Given instruction: Please carry the review of Sleeping Funny below further, starting right after its final sentence.

Extract provided:

>>>

Sleeping Funny

 

Though it may be too obvious to use the word dreamlike when describing a book entitled Sleeping Funny, Hamilton-based Miranda Hill’s debut collection of short stories seems to warrant it. Indeed, even those few stories set in what appear to be a more grounded realism have a touch of the surreal about them. Take the opening novella-length story, “The Variance,” set within the familiar tableaux of upscale suburbanites, which opens with a tongue-in-cheek account of a common childhood infestation: “The lice moved through the neighbourhood with the precision of a military campaign. An infrared map of Glenmount Crescent would have shown a pattern so complete that even the houses that were spared seemed part of the strategy.” Lice, however, soon becomes a secondary concern as attention shifts to the new family on the block and an altogether new campaign, one intent on maintaining the status quo of the street, unfolds. At first glance it appears to be another suburban send-up, populated with requisite harried mothers who juggle parenthood and career within the plush confines of a gentrified neighbourhood. Yet as the story progresses there are moments when characters experience a sort of dreamlike wonder and as allegiances shift and fall away, the neighbourhood itself physically changes “so that it would seem that there was an identical street running parallel to the crescent.”

<<<

Record excerpts:
>>>

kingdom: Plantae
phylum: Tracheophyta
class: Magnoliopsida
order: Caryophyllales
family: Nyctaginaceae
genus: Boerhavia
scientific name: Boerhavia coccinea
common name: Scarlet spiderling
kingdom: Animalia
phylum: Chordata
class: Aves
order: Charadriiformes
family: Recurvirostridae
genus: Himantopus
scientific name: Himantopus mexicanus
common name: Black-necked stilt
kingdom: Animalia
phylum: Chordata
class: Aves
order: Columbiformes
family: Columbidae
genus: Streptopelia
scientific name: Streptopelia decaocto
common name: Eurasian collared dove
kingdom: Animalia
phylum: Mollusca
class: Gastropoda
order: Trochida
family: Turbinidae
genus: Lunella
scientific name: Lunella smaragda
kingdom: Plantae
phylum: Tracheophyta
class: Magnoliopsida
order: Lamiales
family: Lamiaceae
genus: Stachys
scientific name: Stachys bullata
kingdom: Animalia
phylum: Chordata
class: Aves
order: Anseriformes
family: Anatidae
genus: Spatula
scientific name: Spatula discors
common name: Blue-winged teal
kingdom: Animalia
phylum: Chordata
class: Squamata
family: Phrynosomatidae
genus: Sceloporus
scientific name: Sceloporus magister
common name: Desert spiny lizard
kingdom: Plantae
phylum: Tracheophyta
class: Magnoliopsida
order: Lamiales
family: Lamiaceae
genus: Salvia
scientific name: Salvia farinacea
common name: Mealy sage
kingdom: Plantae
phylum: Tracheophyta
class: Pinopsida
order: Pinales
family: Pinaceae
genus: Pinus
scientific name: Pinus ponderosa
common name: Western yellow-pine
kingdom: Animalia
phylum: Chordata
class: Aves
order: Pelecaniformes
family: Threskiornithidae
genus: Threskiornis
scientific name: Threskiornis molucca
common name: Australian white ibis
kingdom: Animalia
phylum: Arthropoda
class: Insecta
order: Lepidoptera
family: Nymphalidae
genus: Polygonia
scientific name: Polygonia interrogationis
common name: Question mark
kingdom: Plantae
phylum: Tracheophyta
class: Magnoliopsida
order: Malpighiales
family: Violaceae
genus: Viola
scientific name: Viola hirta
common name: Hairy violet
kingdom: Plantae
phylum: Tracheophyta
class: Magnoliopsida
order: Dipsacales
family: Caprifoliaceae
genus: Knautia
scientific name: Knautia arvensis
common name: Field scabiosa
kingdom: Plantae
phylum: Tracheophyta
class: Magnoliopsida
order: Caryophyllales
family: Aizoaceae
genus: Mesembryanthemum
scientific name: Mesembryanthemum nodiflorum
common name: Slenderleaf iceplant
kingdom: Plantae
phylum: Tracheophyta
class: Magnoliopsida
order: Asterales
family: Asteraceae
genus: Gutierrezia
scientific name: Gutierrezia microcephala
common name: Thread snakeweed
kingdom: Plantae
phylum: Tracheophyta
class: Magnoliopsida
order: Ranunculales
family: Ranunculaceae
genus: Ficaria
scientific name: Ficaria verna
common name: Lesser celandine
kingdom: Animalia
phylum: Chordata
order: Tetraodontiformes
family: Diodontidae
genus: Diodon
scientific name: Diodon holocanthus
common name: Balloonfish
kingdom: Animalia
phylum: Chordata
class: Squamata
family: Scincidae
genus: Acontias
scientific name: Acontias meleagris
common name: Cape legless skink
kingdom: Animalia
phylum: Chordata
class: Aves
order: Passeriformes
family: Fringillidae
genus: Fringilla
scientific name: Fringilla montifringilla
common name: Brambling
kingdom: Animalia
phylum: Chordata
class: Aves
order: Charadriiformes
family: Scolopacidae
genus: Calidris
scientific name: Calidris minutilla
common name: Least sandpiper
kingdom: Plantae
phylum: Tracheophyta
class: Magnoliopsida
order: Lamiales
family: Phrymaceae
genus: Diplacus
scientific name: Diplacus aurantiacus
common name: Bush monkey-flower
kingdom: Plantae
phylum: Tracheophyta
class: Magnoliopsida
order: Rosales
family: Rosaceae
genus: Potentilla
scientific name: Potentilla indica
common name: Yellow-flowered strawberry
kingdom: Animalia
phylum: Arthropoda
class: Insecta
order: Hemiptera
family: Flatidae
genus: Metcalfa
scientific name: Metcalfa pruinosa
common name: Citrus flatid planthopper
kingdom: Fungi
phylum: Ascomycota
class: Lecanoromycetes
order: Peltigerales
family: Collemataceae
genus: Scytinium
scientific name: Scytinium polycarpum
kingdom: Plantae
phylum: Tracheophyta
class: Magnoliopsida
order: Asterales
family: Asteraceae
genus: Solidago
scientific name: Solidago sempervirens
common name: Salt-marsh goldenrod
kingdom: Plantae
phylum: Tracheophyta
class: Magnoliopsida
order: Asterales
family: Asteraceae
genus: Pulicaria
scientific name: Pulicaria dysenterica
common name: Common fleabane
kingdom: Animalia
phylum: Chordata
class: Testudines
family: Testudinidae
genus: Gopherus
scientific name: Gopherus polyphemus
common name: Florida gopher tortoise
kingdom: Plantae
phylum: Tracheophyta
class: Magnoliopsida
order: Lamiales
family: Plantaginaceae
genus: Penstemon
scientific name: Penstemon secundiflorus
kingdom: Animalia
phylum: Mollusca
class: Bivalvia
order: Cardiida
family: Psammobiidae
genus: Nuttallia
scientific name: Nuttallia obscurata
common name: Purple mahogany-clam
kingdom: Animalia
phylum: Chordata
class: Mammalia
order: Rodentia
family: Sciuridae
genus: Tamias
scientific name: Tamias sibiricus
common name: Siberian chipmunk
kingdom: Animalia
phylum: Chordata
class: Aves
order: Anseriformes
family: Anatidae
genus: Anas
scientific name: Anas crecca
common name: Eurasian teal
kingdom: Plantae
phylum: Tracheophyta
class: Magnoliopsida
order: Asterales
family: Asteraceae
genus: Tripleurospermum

<<<

Output for this exercise:
 

While most stories in Sleeping Funny share a sense of a world slightly off-kilter, all nine stories within this volume are pleasingly distinct, veering from historical (“Rise: A Requiem”; “Digging for Thomas”) to contemporary, and span a range of perspectives, from children to old men. Like “The Variance,” suburbia and gentrification are touched on again in “6:19,” but this story, which centers on an office worker’s daily commute, takes on an almost Twilight Zone sensibility as Nathan, the main character, finds himself being pulled seemingly inevitably toward an alternate future and way of living. “Precious,” meanwhile, a story about a beautiful child born to unremarkable parents, is constructed like a modern fairy tale. The baby girl, Kristi-Anne, is anointed like royalty with the girls of the neighbourhood acting as “miniature ladies-in-waiting” while “[t]he banker’s wife and the wife of the school principal groomed their sons as possible suitors for a grown-up Kristi-Anne, who might distribute among their grandchildren her petal cheeks, her doll-like eyes, her thin and graceful fingers.” Yet the repeated refrain of “Careful. Careful, Kristin-Anne” throughout the story builds to a shocking and unexpected ending that turns the genre on its head, making the tale the most memorable of the lot.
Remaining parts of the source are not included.